Stores act as billboards and marketing tools for Macy's and remind shoppers it exists. Mitchell said Macy's online sales per capita were around twice or three times higher in markets where it has stores. (Macy's has been tinkering with a small-store format that Gennette says could help it "backfill" markets where it doesn't have stores and mitigate that risk.)

Macy's remaining stores will remain key to supporting its e-commerce, sustaining customer awareness, and offering them something more exciting than online shopping. And Gennette sees a key benefit there for stores from his $10 billion e-commerce push in addressing a long-held customer gripe.

"They were cluttered, so this is an opportunity to get them streamlined, cut out a lot of duplication, get things out of the aisle," Gennette said.

That will be key to protecting the venue in which Macy's still gets the bulk of its business: stores. GlobalData managing director Neil Saunders said in a research note, "Standards in most Macy’s shops, for example, are little short of appalling."

Another benefit to Macy's e-commerce push: It will reduce the chain's reliance on clothing, one of the hardest-hit parts of consumer spending during the pandemic, and allow it to expand its research in growing areas like home goods and beauty.

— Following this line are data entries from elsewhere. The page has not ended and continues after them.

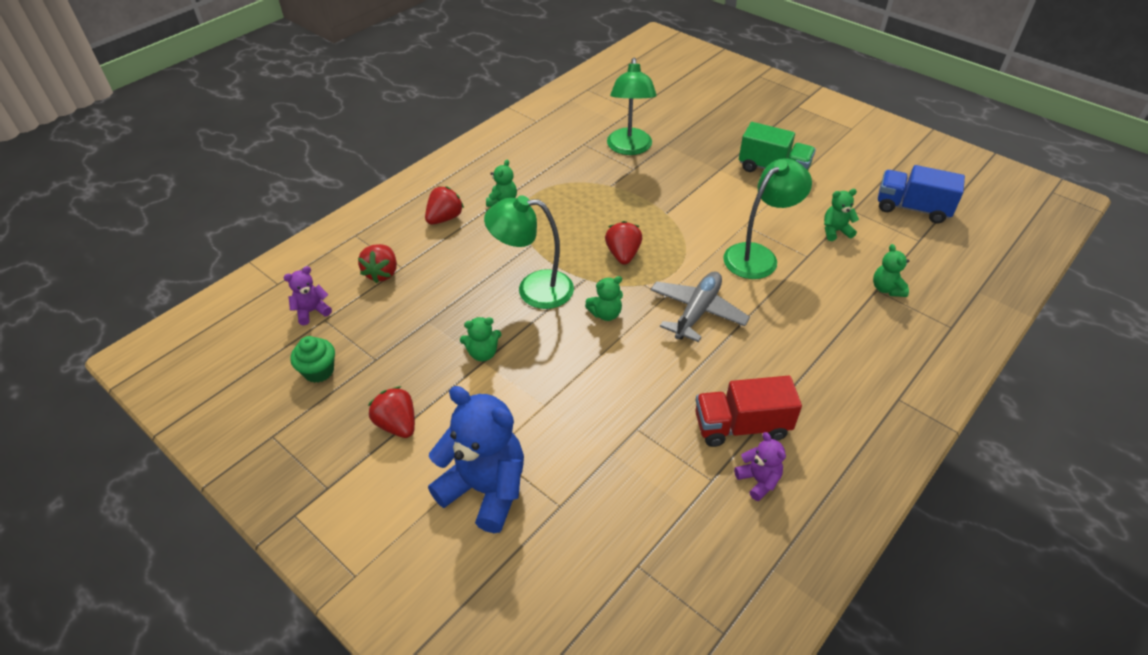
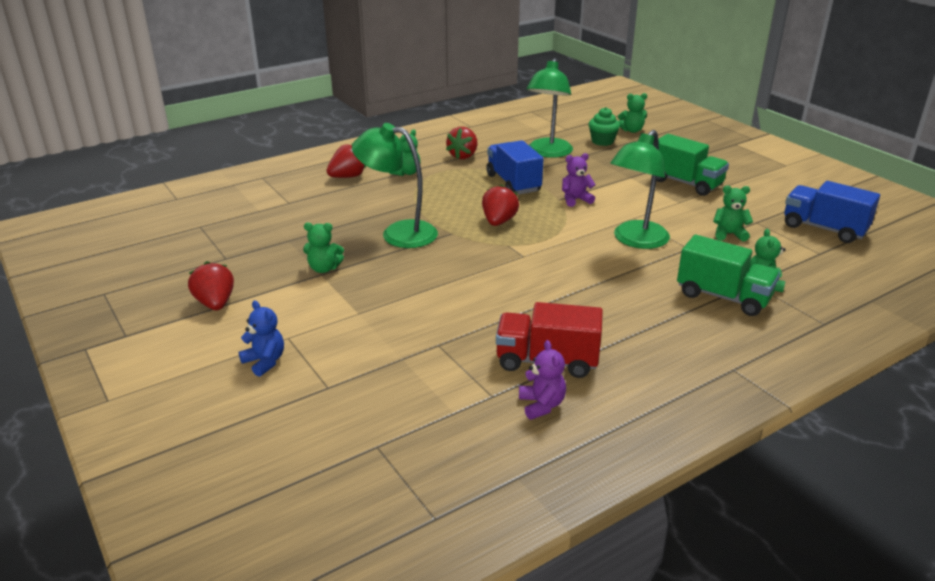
camera: 15 degrees right, 15 degrees down
(312, 311) = (193, 219): purple teddy bear -> purple teddy bear (575, 200)
(319, 371) = (172, 258): green cupcake -> green cupcake (602, 141)
(382, 273) = (269, 204): red strawberry -> red strawberry (463, 156)
(485, 489) = (265, 362): blue teddy bear -> blue teddy bear, size x0.47
(605, 314) = (457, 259): green teddy bear -> green teddy bear (632, 130)
(614, 198) = (513, 183): none -> blue truck
(697, 312) = (549, 271): grey plane -> none
(758, 256) = (635, 241): green lamp -> green lamp turned 150 degrees clockwise
(859, 312) = (723, 297): none -> green truck

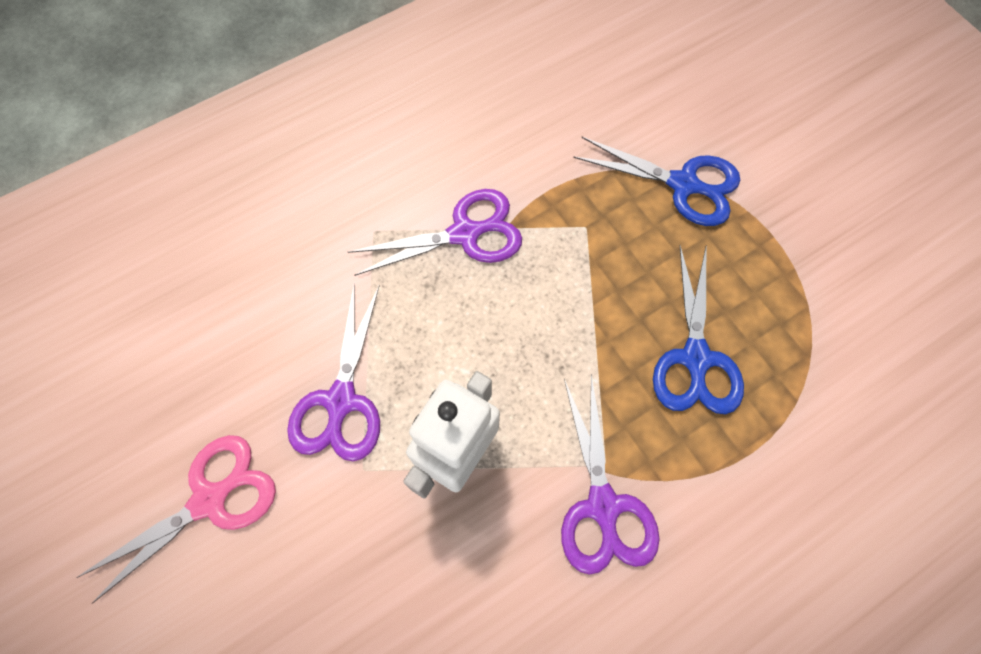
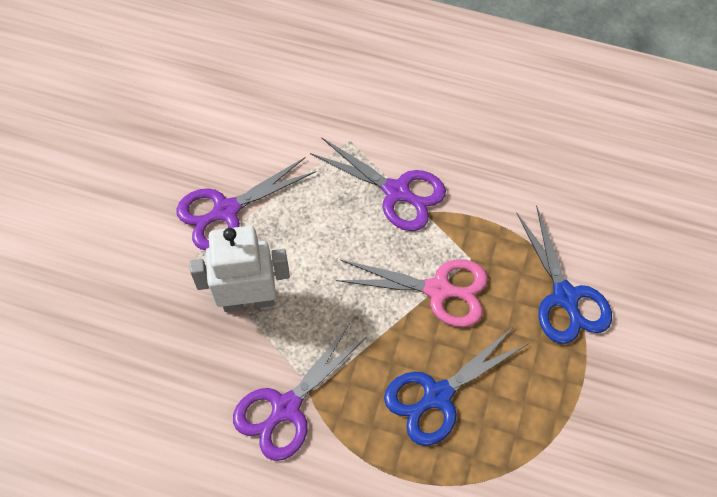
camera: 50 degrees right, 5 degrees down
(209, 500) = (113, 192): pink scissors -> pink scissors (438, 290)

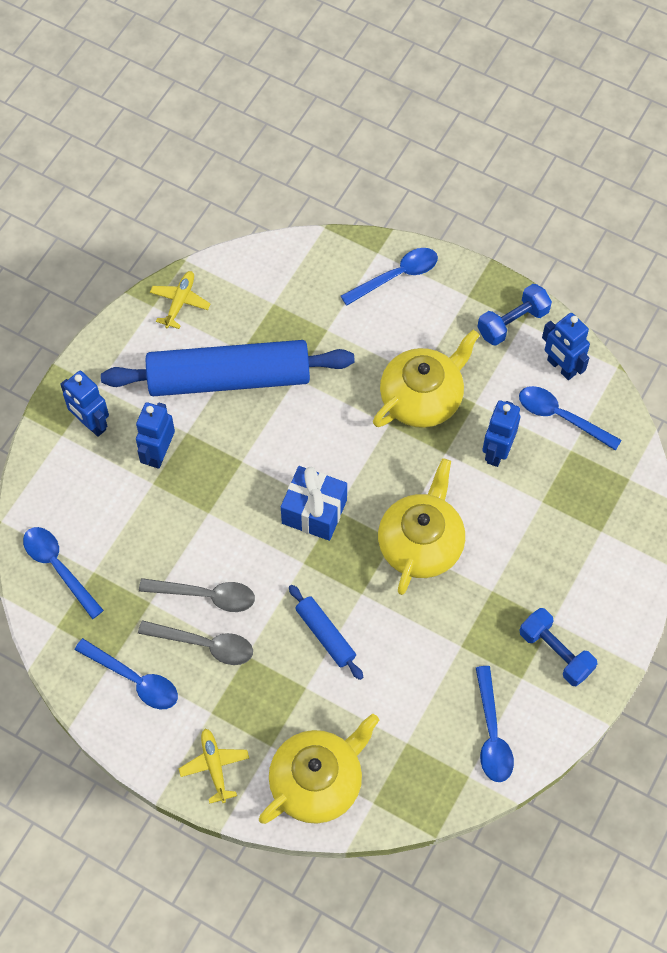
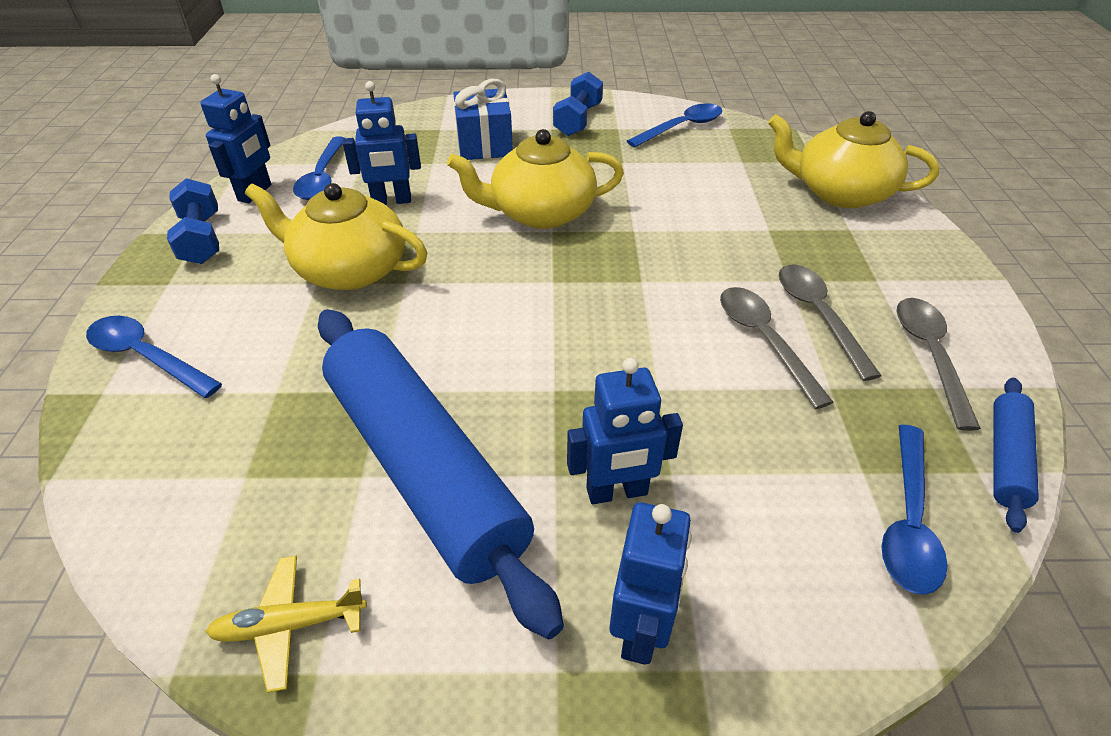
camera: 120 degrees left, 20 degrees down
(134, 680) = (929, 355): blue spoon -> grey spoon
(214, 766) = (919, 255): yellow plane -> none
(314, 512) = (570, 296): blue gift -> blue gift (484, 145)
(325, 635) = (702, 236): blue rolling pin -> blue rolling pin (1006, 458)
(512, 322) = (201, 239): blue dumbbell -> blue dumbbell turned 45 degrees clockwise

By having outside brands fill more orders themselves and spare Macy's from having to buy and deal with extra inventory, the logic goes, Macy's will be more flexible in getting into hot categories faster.

"Apparel, I believe, over time is going to continue to shrink as a percentage of our overall business," he says.

Luckily for Macy's, the company has been building up its e-commerce muscle for years, being one of the first big retailers to facilitate in-store pickup of online orders. Now, as the department store looks to recover from the biggest storm in its history, it will rely on its digital prowess even more. And face stronger competitors: Much of what Macy's outlined on February 23 echoes what Nordstrom, for one, announced earlier this month.

Macy's net sales fell 29% in 2020 to $17.35 billion, and it suffered a net loss of $3.9 billion. It expects sales to rise as much as 20% this year, which on the face of it seems impressive. But even if that happens, and it's a big if, that would still leave it more than $4 billion below 2019 levels. So it really needs the e-commerce push to pay off.

"We have the opportunity to push the gas on all the things we know maintain this growth," Gennette said.